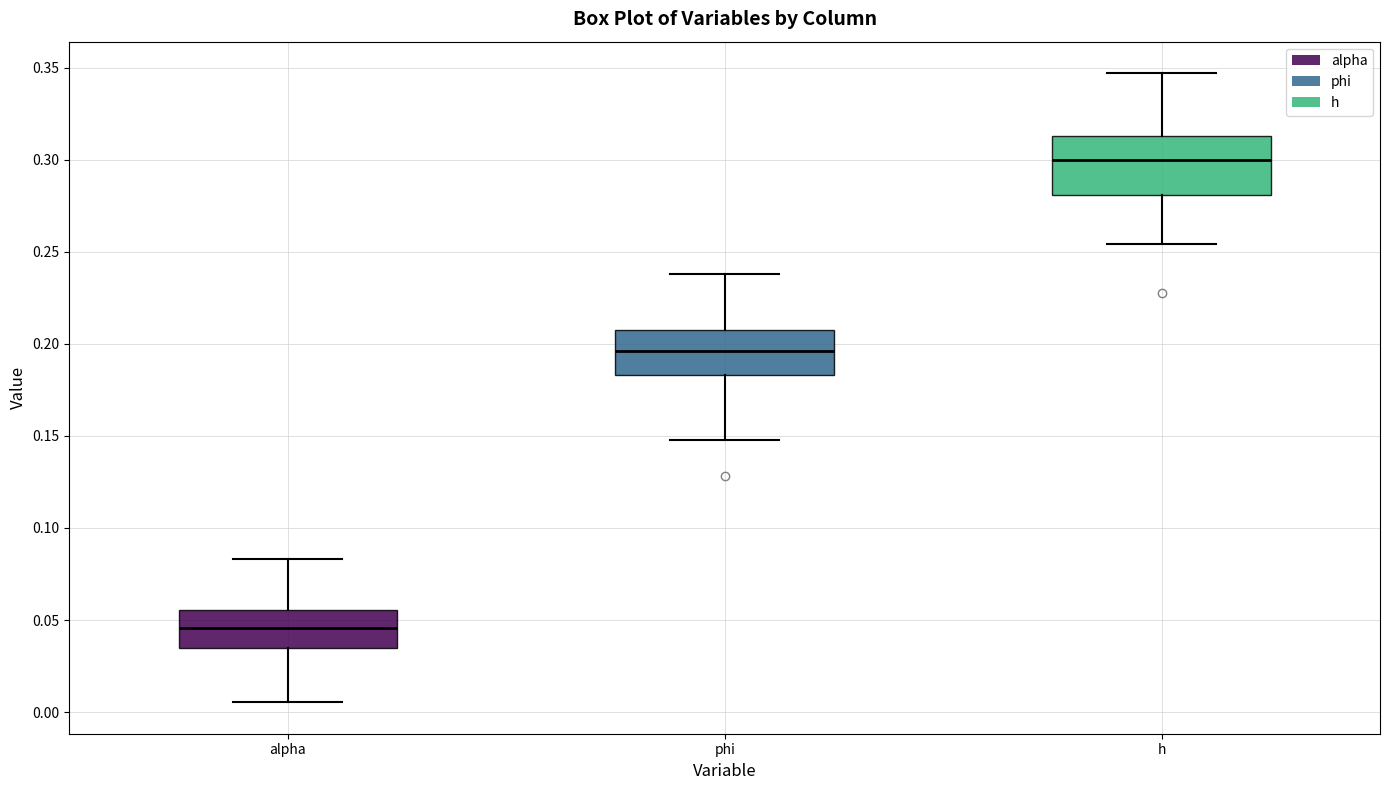

Which box is the tallest, from its lower edge to its upper edge?

h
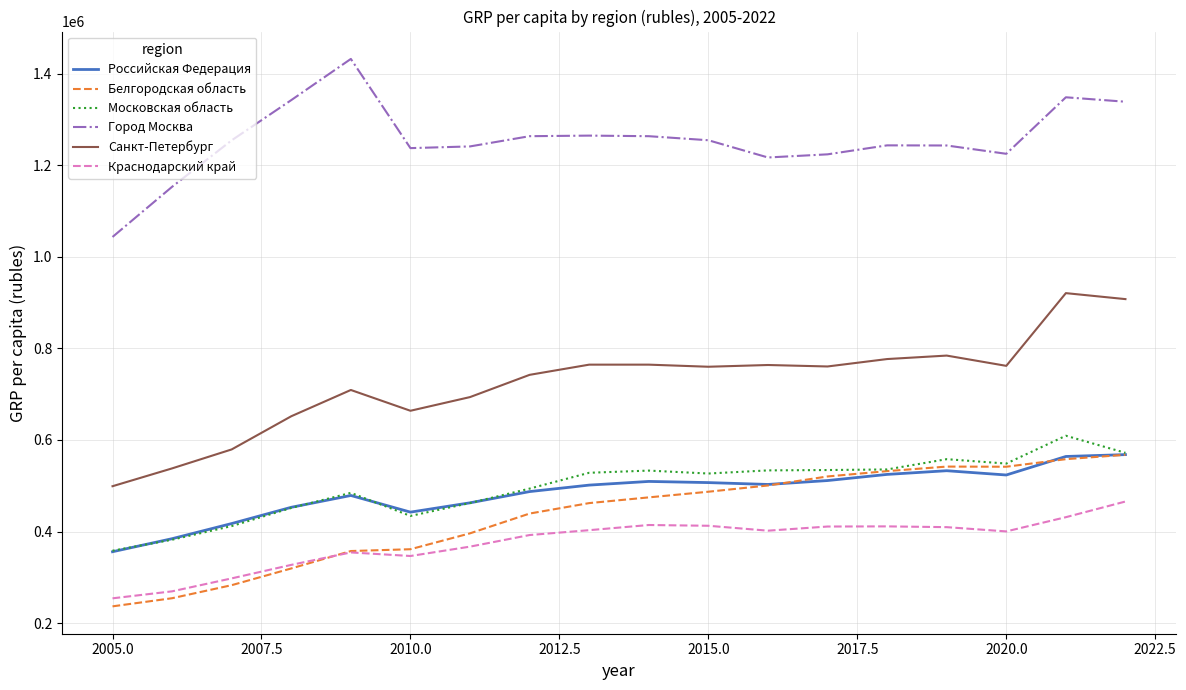

Which series has the largest total across all categories?

Город Москва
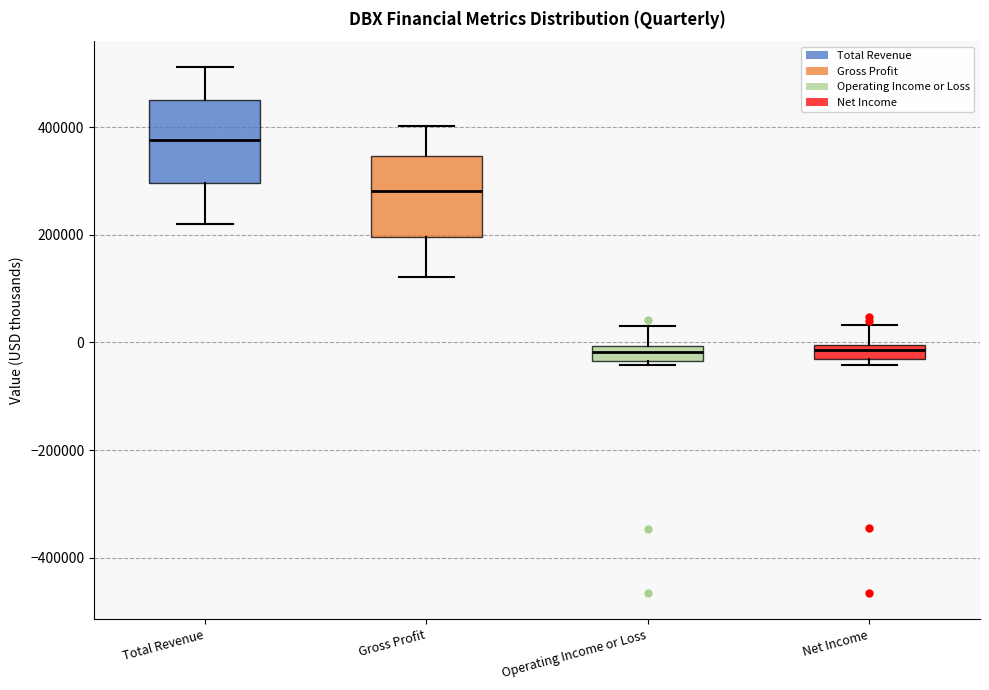

Which box's median line is the highest?

Total Revenue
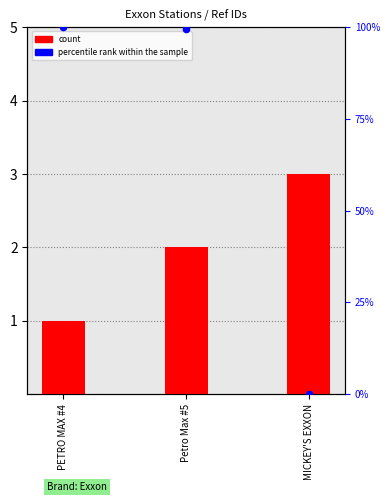

Which series has the largest total across all categories?

percentile rank within the sample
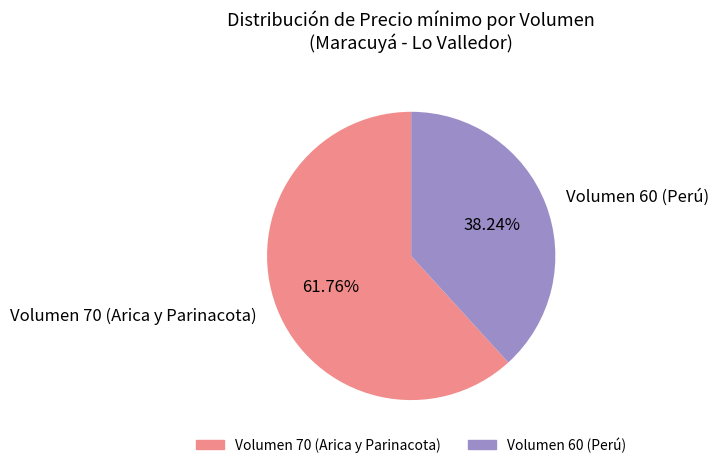

Rank the categories by value from lowest to highest.

Volumen 60 (Perú), Volumen 70 (Arica y Parinacota)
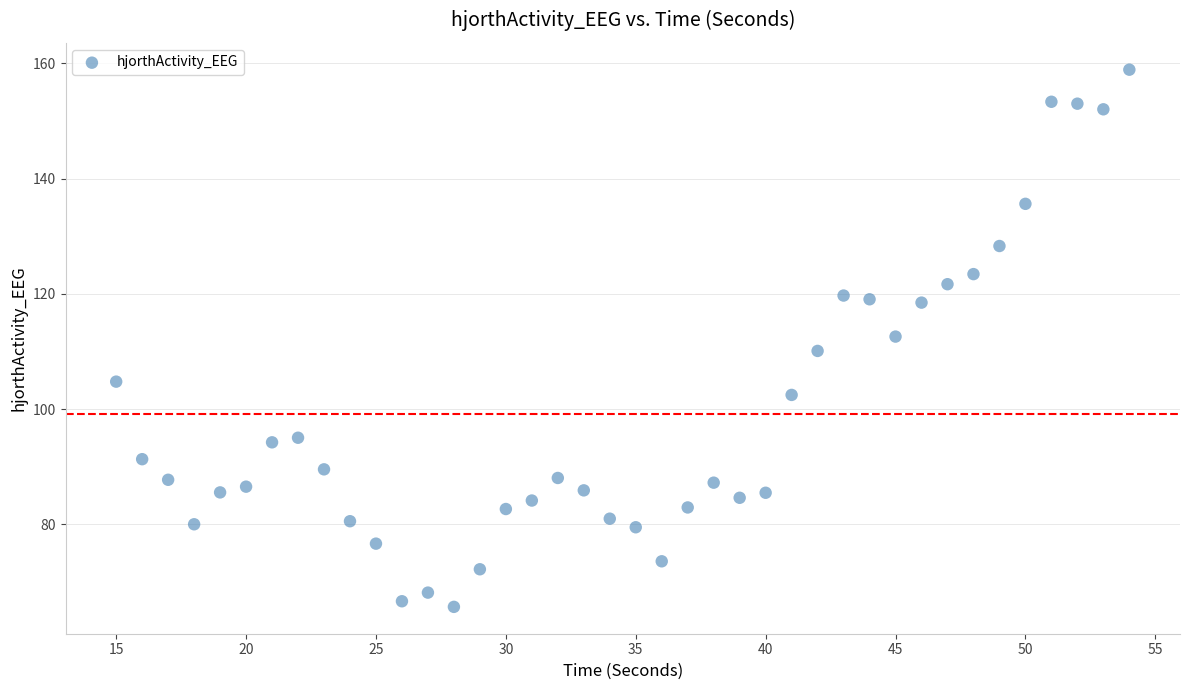

What is the range of Y values (max minus min)?

93.3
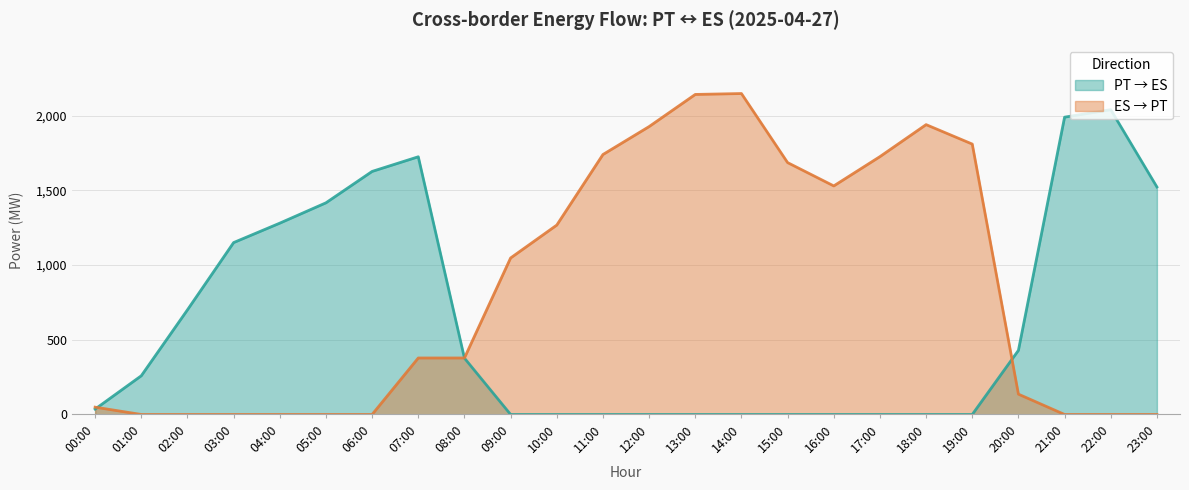

Between 07:00 and 11:00, which series saw the biggest shift?

PT → ES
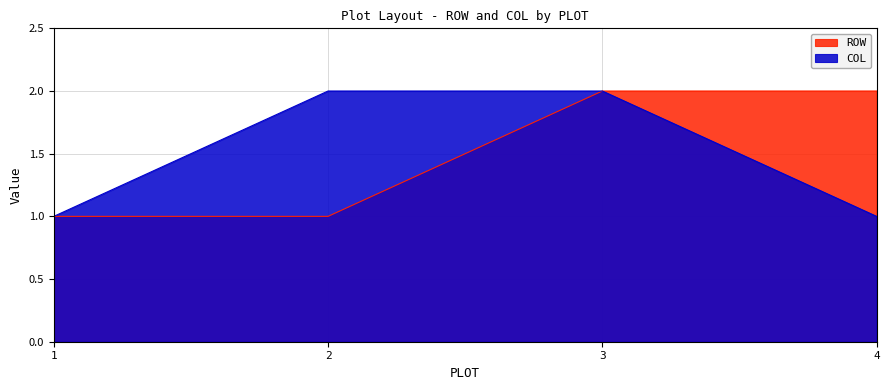

Rank the series by their maximum value, from highest to lowest.

ROW, COL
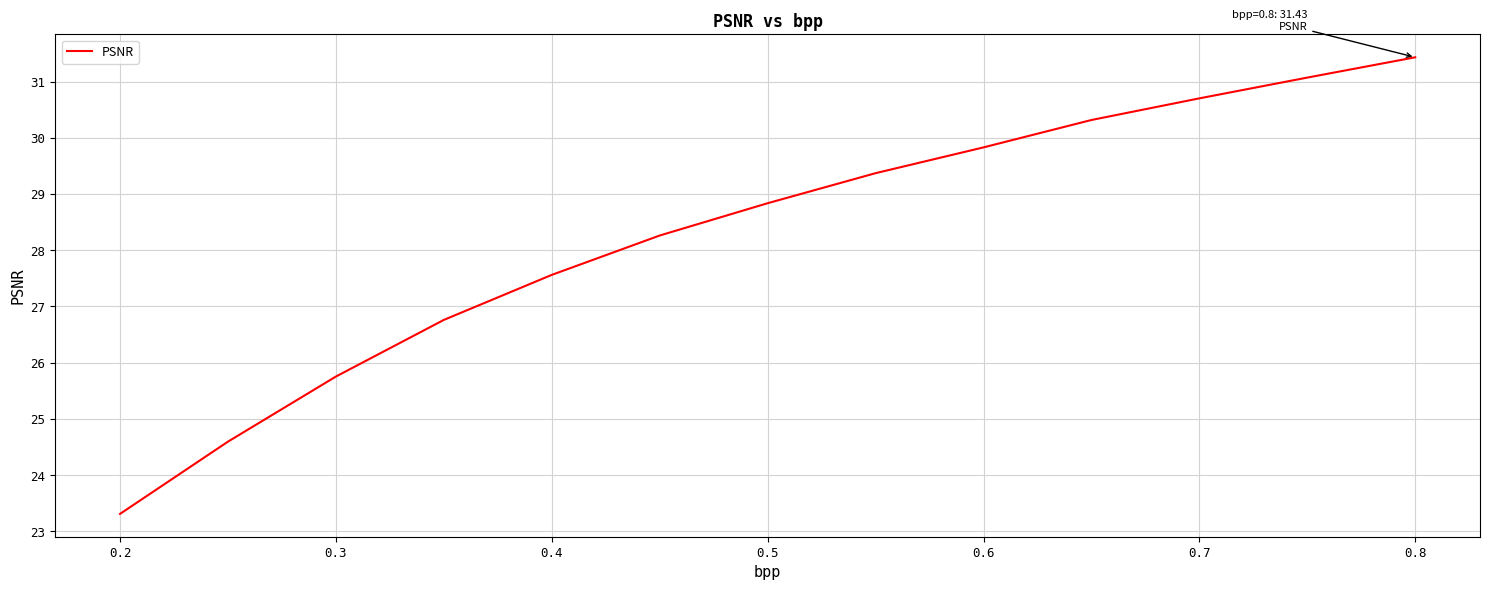

What is the difference between the maximum and minimum values?

8.1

^^^^^^^^^^^^^^^^

» **Задание**: Отберите в приведенном выше материале все строки, в которых встречается слово «values», и перепишите их.

» **Письменный ответ**:
What is the range of Y values (max minus min)?
What is the difference between the maximum and minimum values?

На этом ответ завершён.